Together, the two releases in one week signal Nous Research’s strategic bet: that smaller, more efficient models with advanced post-training techniques and reasoning harnesses can compete with — and in some cases outperform — the massive models developed by better-funded competitors.

See also  OpenAI is practically giving ChatGPT to the government for free

The consequences for decision makers in companies are significant.
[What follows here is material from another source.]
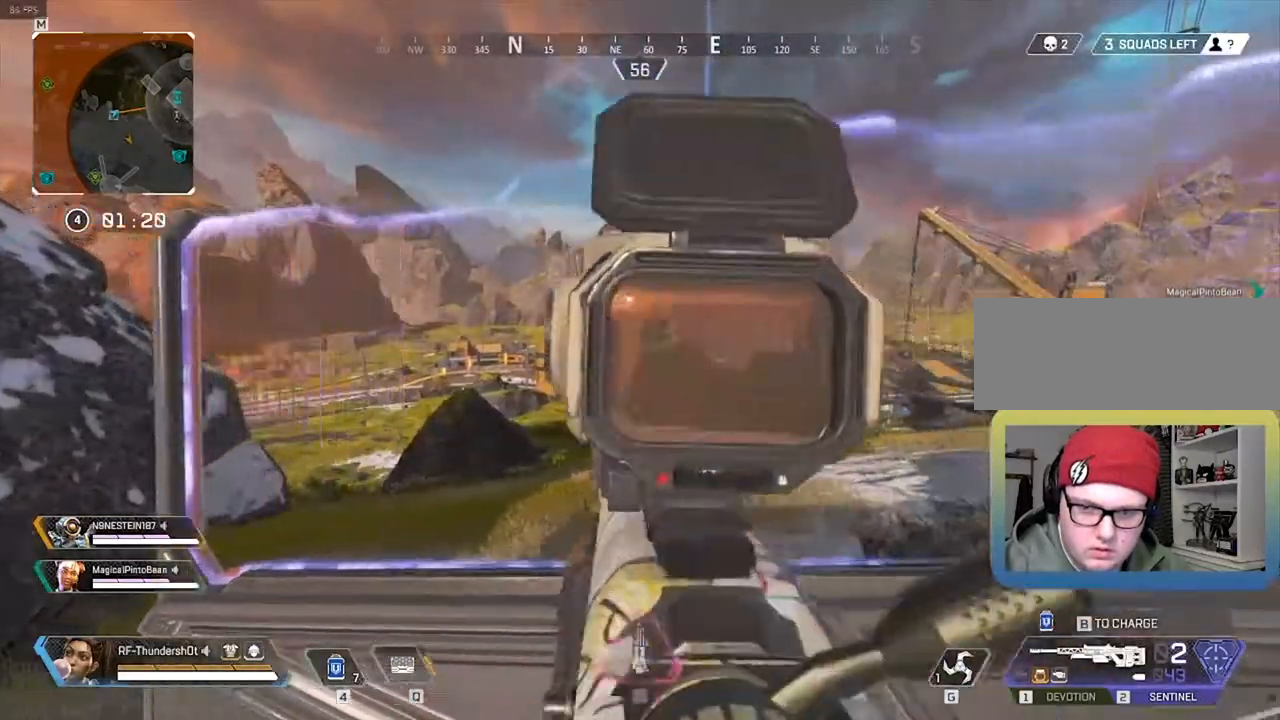
{"keys": [], "events": [[183, "d", "up"]]}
Mathematical reasoning skills have applications far beyond academic competitions: they are essential for formal verification, theorem proving, scientific modeling, cryptographic analysis, and any domain that requires rigorous logical deduction.

The open-source nature of both releases: Nomos 1 is available under the Apache 2.0 license on Hugging Face, with the complete reasoning armor on GitHub – means organizations can deploy these capabilities on their own infrastructure without relying on API calls to major cloud providers.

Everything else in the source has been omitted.